The case for sound money is not merely an abstract economic argument. When classical economists contended that commodity standards were a bulwark against inflation, they did not suggest there would be no variability of inflation under a gold standard. Their own experience told them otherwise. Rather, they recognized that such a standard was protection against arbitrary actions by sovereigns to depreciate the currency as the inflation tax is about to do to your portfolio if Biden keeps spending like a drunken sailor. Protection against arbitrary and capricious government actions is what constitutions are meant to provide.
In the new world of money in this 21st century, the Fed and other central banks deviated from the rule by lowering interest rates in response to the dot-com bust. Then came the housing bust which was the consequence of the boom created by the contrived policy of low interest rates. “No boom, no bust.” The Austrians have some choice thoughts on that business cycle, but in any case, the Federal Reserve applied its own wondrous onanism through operation twist—buying its own bonds at the targeted rates so as to lower the rates and therefore the cost of financing longer-term debts (as well as your credit card APR).
Central banks have not returned to a monetary rule, ever since the Troubled Asset Relief Program and the auto company bailouts (remember when George W. Bush nationalized Detroit? Ha! Great conservative, that one). The funny money in the system has been swept under the seigneurie column of D.C.’s profit-and-loss sheet. The horn of plenty miraculously provides. Instead, they have engaged in what should be termed “monetary improvisation.” The central bank fears competition to its fractional-reserve pyramid scheme from sound money. The cartel of banks that the Federal Reserve represents seeks to maintain its power over us mere mortals.
A Winter of Discontent
So, the coming fall is going to be harder, steeper, and nigh on impossible to overcome, since there are no tools in the proverbial toolbox to fix the crisis. Inflation can’t be papered over unless we return to sound money. A winter of discontent beckons and we’ve already seen what a toilet paper riot looks like.

----------------------------------------

◆ Tasks to carry out ◆
(a) According to the passage on sound money, what are constitutions meant to provide?
(b) Which named operations, programs, and bailouts does the sound money passage mention?
(c) Pick up the sound money passage after its final sentence and keep writing it.

◆ Supplied material ◆

----------------------------------------

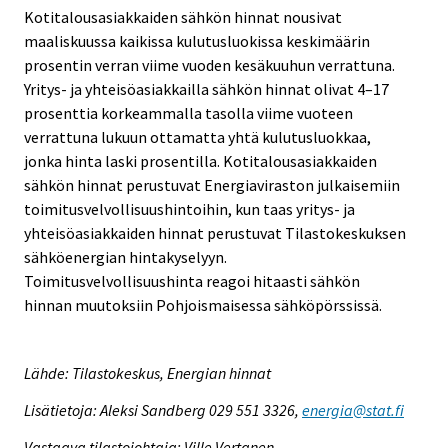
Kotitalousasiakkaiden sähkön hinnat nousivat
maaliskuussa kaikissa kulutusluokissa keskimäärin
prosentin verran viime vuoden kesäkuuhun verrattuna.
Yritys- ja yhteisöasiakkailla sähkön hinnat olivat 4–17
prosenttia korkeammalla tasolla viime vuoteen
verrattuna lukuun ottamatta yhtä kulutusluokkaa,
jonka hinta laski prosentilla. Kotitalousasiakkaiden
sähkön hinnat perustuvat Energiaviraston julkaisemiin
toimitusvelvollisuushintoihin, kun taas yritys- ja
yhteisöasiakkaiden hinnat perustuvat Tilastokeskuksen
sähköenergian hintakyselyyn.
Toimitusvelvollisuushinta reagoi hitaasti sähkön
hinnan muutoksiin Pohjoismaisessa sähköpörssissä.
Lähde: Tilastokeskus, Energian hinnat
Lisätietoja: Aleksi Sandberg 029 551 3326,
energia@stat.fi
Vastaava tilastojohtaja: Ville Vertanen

----------------------------------------

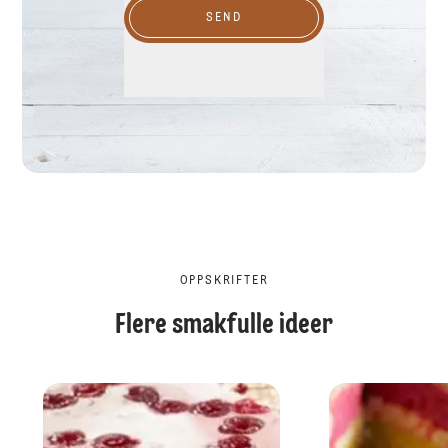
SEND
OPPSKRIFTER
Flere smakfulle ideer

----------------------------------------

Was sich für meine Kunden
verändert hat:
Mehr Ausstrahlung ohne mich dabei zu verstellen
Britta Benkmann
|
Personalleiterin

----------------------------------------

◆ Answers to the exercise ◆
(a) Protection against arbitrary and capricious government actions.

(b) Operation twist, the Troubled Asset Relief Program, and the auto company bailouts.

(c)
Money, as we know it in this century, is proving immune to control by central bankers at long last. The relationship between monetary reserves and various monetary aggregates (the Keynesian multiplier) has indeed broken down.
More precisely, central banks appear to have lost the ability to control inflation. In any other business, missing a target by almost 100 percent (here’s one for the budding economists: what’s 0.02 percent of a two percent target?) would carry serious consequences. That feeling you have—that your money isn’t worth much or that it is not backed up by anything real—is accurate.
Inflation is about to return with a vengeance, and we are totally unprepared for the result. Obama’s collusion with big corporations allowed quality to take the hit in a lot of the cracks that were papered over—the proverbial increase of air in your Lay’s crisp bag. Biden plans to point the firehose at greenery and hope the electricity bill comes in cheaper now that the oil is more expensive. Yes, not possible.
And when the Biden crowd gets finished soaking not just the rich but the middle class and spending trillions upon trillions more of your hard-earned money they don’t have and will need to borrow, the greenback will truly be worth less than nothing. We’ll have to run the Russian gas market play and allow fracking again.
The dollar now is defined by nothing except a promise to pay another undefined and worthless dollar. Money underlies everything. When money itself is not defined, it cannot be honest. That is where we stand at present. No sound money, no sound country.